**Prompt A**. Reproduce word for word the part of the regional anesthesia text below that begins at "Maximizing the use" and ends after "accessible, he adds.".
**Prompt B**. Rewrite the paragraph of the regional anesthesia text below that starts with "Maximizing the use of regional anesthesia" as a shorter version that keeps its main facts.

**Source text**.
Maximizing the use of regional anesthesia is the ideal way to curb costs and improve patient outcomes. "Regional anesthesia wherever and whenever possible facilitates throughput, especially in the PACU and discharge phase, because patients arrive awake and comfortable," says Eugene Viscusi, MD, director of the department of anesthesia at Thomas Jefferson Medical College in Philadelphia. He adds that regional anesthesia provides great pain control and reduces the incidence of nausea and vomiting.
"In an ideal setting, you could allocate a regional block room to perform these procedures under a monitored setting before entering the operating room," says Dr. Dorin. But since staffing levels and facility space are often far from ideal, make regional anesthesia supplies readily accessible, he adds.

**Study material**.
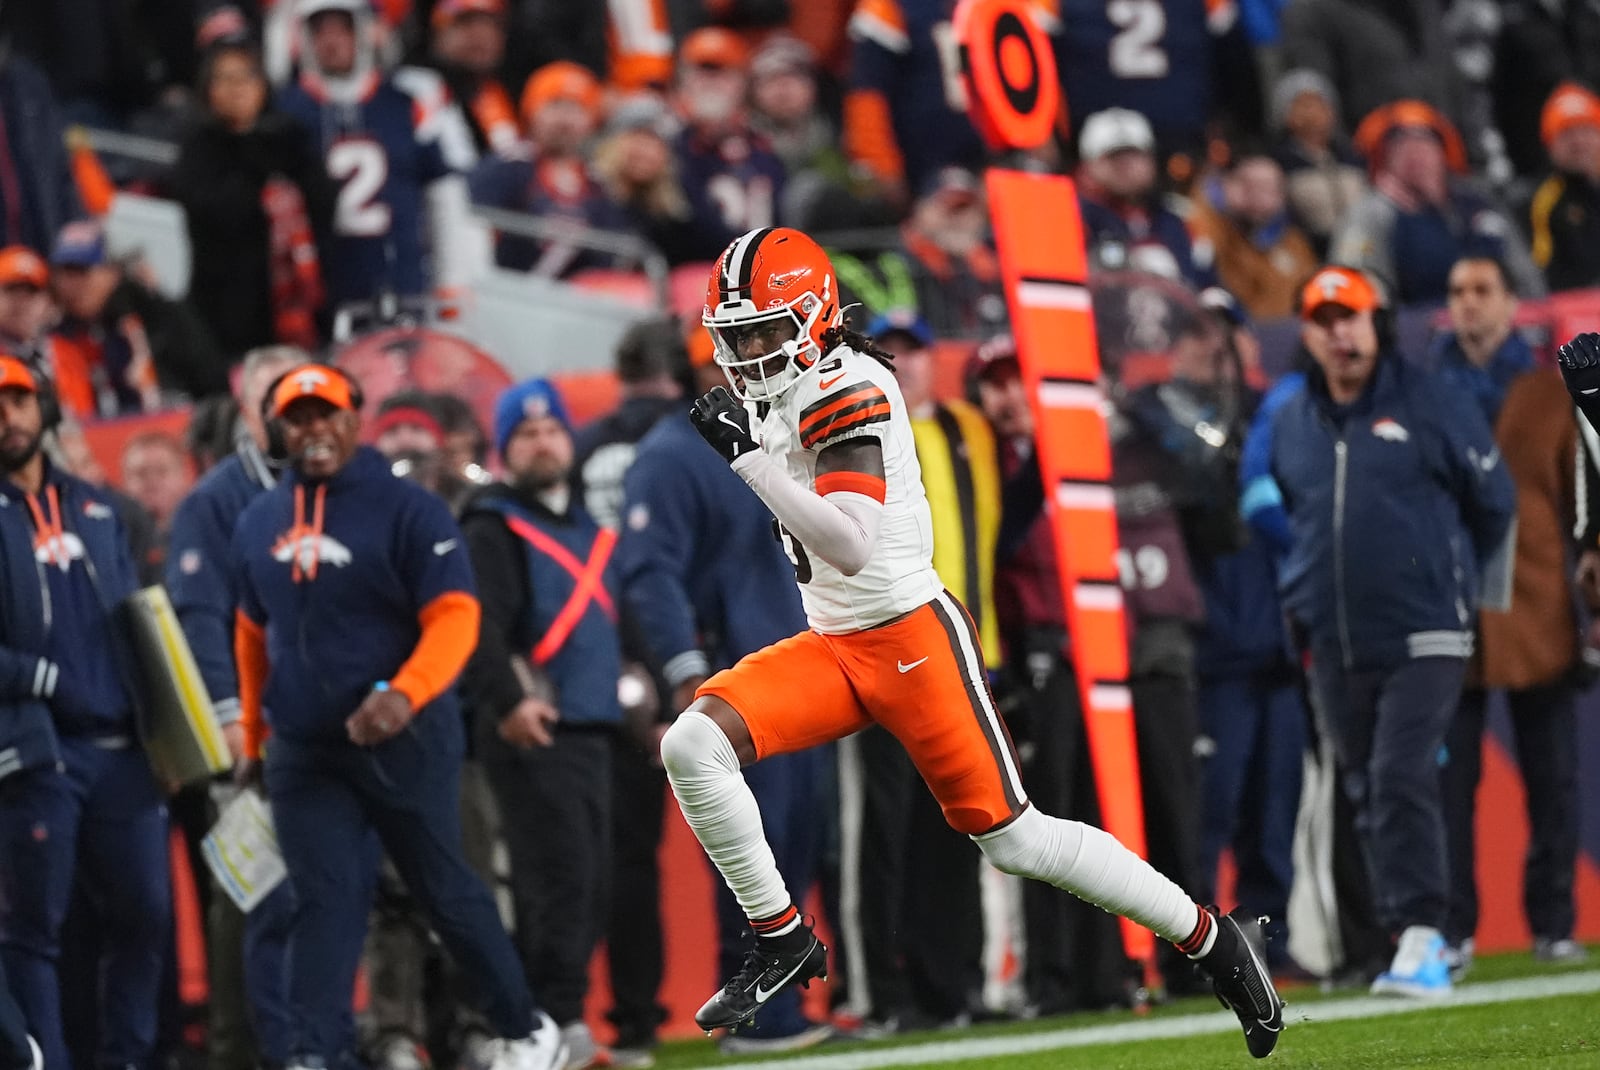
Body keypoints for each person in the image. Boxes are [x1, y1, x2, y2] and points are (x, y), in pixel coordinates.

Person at [661, 226, 1285, 1059]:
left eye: (767, 330)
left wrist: (750, 464)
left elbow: (849, 541)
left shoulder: (851, 385)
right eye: (738, 337)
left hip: (911, 640)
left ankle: (1211, 938)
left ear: (813, 319)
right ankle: (780, 937)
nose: (751, 352)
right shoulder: (785, 392)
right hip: (833, 644)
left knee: (1017, 839)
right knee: (693, 744)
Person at [229, 363, 565, 1069]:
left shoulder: (410, 509)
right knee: (322, 902)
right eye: (297, 418)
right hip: (304, 749)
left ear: (355, 418)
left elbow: (455, 618)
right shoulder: (259, 521)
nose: (313, 429)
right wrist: (257, 741)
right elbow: (251, 636)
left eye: (326, 414)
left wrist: (405, 693)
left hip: (405, 737)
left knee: (444, 890)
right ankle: (316, 1055)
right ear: (278, 430)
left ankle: (524, 1029)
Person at [1268, 266, 1516, 997]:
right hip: (1335, 639)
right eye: (1323, 319)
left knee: (1400, 774)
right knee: (1365, 789)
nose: (1338, 331)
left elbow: (1494, 503)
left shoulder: (1433, 400)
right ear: (1307, 331)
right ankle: (1410, 933)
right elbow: (1298, 512)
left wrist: (1453, 585)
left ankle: (1422, 935)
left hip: (1426, 628)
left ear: (1380, 322)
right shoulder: (1292, 420)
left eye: (1352, 316)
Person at [615, 330, 830, 1058]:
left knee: (801, 837)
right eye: (736, 350)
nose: (756, 361)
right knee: (753, 846)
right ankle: (755, 1018)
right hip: (738, 681)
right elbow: (648, 572)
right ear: (700, 364)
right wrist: (683, 671)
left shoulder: (784, 435)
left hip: (807, 668)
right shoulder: (672, 455)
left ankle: (784, 1013)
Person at [0, 354, 170, 1070]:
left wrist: (168, 727)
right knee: (37, 930)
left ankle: (125, 1060)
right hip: (37, 751)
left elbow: (139, 620)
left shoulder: (99, 509)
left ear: (44, 407)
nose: (6, 417)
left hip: (122, 749)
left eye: (16, 399)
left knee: (145, 918)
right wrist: (37, 676)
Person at [832, 311, 996, 1031]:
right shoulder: (849, 432)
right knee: (883, 833)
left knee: (962, 829)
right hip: (881, 659)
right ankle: (883, 994)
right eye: (890, 351)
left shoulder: (968, 432)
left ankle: (954, 987)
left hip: (959, 659)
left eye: (915, 351)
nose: (905, 362)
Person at [457, 379, 623, 1070]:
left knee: (590, 879)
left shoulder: (588, 524)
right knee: (554, 880)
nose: (543, 441)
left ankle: (559, 1019)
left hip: (594, 726)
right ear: (504, 451)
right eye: (525, 434)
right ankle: (545, 1025)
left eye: (552, 429)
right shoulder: (490, 524)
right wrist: (507, 702)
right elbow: (480, 627)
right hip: (534, 728)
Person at [165, 345, 303, 1070]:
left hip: (327, 734)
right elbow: (199, 618)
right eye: (274, 394)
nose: (292, 408)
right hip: (251, 736)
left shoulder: (332, 485)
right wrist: (229, 721)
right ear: (246, 408)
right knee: (249, 899)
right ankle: (237, 1054)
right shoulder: (213, 502)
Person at [277, 0, 477, 311]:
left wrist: (451, 279)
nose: (332, 42)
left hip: (401, 282)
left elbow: (444, 196)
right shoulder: (287, 111)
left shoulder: (404, 105)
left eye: (343, 29)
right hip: (318, 289)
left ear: (362, 32)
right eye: (320, 31)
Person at [165, 35, 331, 360]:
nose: (236, 88)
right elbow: (222, 212)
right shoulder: (199, 150)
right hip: (226, 311)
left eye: (245, 76)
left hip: (299, 309)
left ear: (262, 85)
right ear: (208, 90)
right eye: (225, 79)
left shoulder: (291, 138)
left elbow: (324, 204)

**Your response A**.
Maximizing the use of regional anesthesia is the ideal way to curb costs and improve patient outcomes. "Regional anesthesia wherever and whenever possible facilitates throughput, especially in the PACU and discharge phase, because patients arrive awake and comfortable," says Eugene Viscusi, MD, director of the department of anesthesia at Thomas Jefferson Medical College in Philadelphia. He adds that regional anesthesia provides great pain control and reduces the incidence of nausea and vomiting.
"In an ideal setting, you could allocate a regional block room to perform these procedures under a monitored setting before entering the operating room," says Dr. Dorin. But since staffing levels and facility space are often far from ideal, make regional anesthesia supplies readily accessible, he adds.

**Your response B**. Making the most of regional anesthesia cuts costs and improves patient outcomes. According to Eugene Viscusi, MD, anesthesia department director at Thomas Jefferson Medical College in Philadelphia, it speeds throughput, particularly in the PACU and discharge phase, because patients arrive awake and comfortable. It also gives strong pain control and lowers rates of nausea and vomiting.